We have a lot of test cases that have UB inadvertently. These tests cannot be verified with Alive2 because technically the compiler is allowed to produce whatever it wants. So we lose a lot of goodness. (as a reminder, Alive2 has found 100+ bugs just by running it over LLVM’s tests)
Moreover, in the future, unwanted optimizations that detect UB may kick in and we end up not testing what we want.
For example, we should avoid these in tests:
- div v, undef / poison / 0
- br undef / poison
- load ptr undef / poison
- store val, ptr undef / undef
- memcpy ptr undef / poison
- getelementptr undef/poison
- (any memory access operations with undef / poison pointers)
For example, right now we have 4970 occurrences of “br undef” in the tests directory. As an example, I’ve removed “br undef” from InstCombine tests today ([NFC] remove 'br undef' from InstCombine test cases · llvm/llvm-project@952e069 · GitHub).
Please make sure new tests at least are free of UB. Thank you!
If you want to help, please remove UB from your favorite tests! We also need to patch llvm-reduce to avoid introducing so many undefs. Usually adding a new argument to the function is a better replacement for a function than undef (doesn’t trigger UB straight away anywhere).
I think we may be able to use Alive2 to catch at least some of those instances (and other UB that may be a bit more difficult to grep for).
I put together a simple pass that replaces all functions with
unreachable and a script that checks if the result still verifies, in a way that can be used as drop-in replacement for
opt when running llvm-lit.
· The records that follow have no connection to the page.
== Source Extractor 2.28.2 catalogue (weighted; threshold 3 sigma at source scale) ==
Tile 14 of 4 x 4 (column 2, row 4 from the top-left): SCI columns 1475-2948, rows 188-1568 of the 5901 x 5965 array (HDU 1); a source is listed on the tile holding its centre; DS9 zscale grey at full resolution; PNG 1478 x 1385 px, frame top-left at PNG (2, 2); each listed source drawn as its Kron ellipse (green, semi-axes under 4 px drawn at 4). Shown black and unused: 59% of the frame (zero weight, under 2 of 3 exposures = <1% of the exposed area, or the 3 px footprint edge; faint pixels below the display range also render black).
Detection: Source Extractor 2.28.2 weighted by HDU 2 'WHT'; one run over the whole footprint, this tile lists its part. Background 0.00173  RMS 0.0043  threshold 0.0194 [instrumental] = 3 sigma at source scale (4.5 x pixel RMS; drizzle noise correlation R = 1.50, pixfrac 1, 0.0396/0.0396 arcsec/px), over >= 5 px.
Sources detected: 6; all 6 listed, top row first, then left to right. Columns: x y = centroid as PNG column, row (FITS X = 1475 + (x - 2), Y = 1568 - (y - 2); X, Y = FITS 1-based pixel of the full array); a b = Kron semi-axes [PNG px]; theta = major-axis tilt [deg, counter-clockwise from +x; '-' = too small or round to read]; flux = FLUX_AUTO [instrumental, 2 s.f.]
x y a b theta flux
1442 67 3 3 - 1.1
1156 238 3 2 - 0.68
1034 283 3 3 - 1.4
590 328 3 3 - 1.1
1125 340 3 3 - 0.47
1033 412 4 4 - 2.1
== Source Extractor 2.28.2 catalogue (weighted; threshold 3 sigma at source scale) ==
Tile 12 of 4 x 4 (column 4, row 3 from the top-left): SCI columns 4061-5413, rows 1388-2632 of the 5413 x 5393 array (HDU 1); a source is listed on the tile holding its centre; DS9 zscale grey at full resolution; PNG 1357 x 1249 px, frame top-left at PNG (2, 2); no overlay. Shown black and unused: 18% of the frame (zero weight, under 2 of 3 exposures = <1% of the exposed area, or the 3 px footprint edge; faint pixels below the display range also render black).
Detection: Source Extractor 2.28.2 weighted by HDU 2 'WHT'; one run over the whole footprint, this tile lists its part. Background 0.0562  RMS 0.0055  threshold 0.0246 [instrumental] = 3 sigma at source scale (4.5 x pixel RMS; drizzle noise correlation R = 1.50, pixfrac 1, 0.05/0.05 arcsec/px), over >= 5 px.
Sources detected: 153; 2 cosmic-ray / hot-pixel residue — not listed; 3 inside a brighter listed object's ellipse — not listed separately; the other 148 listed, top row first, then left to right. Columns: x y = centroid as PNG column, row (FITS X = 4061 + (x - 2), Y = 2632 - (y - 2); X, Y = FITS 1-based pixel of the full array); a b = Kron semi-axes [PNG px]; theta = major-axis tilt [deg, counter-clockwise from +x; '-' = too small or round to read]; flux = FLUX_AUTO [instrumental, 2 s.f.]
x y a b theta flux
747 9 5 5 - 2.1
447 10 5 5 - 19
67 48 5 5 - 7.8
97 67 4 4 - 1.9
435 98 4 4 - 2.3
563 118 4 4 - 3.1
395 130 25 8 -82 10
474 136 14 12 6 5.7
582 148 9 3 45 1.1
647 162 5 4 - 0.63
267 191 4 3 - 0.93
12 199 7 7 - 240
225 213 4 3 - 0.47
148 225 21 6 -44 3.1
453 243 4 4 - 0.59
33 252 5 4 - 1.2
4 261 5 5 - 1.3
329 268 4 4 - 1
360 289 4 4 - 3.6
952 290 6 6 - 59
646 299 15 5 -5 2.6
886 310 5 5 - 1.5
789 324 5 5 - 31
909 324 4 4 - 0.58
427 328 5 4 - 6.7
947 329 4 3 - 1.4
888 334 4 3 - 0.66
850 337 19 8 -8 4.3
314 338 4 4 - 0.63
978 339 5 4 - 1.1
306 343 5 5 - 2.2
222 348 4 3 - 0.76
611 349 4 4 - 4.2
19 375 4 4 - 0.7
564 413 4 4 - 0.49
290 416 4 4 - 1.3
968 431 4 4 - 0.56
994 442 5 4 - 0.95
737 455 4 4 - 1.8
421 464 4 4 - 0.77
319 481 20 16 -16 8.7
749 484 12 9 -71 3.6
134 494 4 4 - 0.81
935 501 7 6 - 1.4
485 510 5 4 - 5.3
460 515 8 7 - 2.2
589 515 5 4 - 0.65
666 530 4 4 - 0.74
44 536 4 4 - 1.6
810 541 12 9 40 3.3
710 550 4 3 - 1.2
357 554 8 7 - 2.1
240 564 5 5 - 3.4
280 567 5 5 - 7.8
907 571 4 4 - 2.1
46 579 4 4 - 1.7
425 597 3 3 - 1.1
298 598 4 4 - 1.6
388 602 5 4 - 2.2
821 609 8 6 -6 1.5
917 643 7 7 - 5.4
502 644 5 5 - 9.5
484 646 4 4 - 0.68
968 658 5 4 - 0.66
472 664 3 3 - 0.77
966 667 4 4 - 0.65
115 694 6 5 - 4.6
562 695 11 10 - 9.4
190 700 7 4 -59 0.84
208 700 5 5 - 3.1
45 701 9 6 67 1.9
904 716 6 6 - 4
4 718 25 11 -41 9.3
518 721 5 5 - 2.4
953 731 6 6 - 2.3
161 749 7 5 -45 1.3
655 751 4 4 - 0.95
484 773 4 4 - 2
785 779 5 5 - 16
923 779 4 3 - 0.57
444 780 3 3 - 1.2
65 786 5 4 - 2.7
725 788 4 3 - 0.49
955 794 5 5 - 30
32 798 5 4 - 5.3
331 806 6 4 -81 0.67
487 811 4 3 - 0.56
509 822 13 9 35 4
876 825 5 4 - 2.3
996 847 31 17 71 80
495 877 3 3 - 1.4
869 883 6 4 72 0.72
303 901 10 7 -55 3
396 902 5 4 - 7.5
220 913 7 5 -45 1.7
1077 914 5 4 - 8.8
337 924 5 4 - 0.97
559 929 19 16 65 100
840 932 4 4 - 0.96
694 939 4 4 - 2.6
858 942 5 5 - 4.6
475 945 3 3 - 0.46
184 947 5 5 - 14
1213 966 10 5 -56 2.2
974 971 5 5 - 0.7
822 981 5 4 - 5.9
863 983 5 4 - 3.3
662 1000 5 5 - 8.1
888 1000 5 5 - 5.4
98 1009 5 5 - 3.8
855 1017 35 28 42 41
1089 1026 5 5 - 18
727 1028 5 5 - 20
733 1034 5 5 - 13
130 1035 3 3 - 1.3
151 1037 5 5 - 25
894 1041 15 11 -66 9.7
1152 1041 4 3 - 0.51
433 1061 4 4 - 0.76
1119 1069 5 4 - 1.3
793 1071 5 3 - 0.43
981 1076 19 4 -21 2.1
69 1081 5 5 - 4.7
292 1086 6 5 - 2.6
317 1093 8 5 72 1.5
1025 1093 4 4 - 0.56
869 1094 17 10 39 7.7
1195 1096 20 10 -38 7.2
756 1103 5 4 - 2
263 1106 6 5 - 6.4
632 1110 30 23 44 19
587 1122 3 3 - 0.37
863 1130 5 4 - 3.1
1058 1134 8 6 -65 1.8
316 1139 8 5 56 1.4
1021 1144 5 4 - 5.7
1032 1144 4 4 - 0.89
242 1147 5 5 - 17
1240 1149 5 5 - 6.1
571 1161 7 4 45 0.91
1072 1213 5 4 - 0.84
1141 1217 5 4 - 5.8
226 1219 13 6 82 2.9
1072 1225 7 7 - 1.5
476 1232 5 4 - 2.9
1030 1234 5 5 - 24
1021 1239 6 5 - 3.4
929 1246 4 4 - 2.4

The code is here: ⚙ D127607 Add pass to turn function into Unreachable and script to find UB. (WIP)
I went ahead and fixed a few cases that seemed straight-forward
I disagree. We still need tests that we handle and codegen these correctly. For codegen testcase reduction, replacement with undef is substantially more useful than adding arguments.
Codegen and IR tests are different things. I’m not advocating we should remove all instances of undef from the test suite (not until we get rid of undef in the IR).
Still, given that ‘br undef’ and ‘store ptr undef’ are UB, there’s no value in testing that they generate the “right” assembly, because there’s no such thing for UB. We need to make sure LLVM doesn’t crash, but that’s it.
Didn’t bugpoint (use to) replace branch conditions with undef as one of its strategies? That would explain the source of a lot of those. I know that we have a lot of
br undef in AMDGPU tests, which always struck me as a bit iffy but I never found the “activation energy” to dig into it. Most of these tests should just be converted into branching on a function argument.
Yep, both bugpoint and llvm-reduce introduce a lot of undefs in branching and as pointers.
In the past the thinking was that ‘br undef’ was a non-deterministic jump to either branch, but we’ve settled on UB now.
I totally agree that we should (have the option to) not emit static UB into test cases created by llvm-reduce/bugpoint. This came up over the years multiple times. For me, it matters as the Attributor will exploit UB in the future better and thereby make tests useless.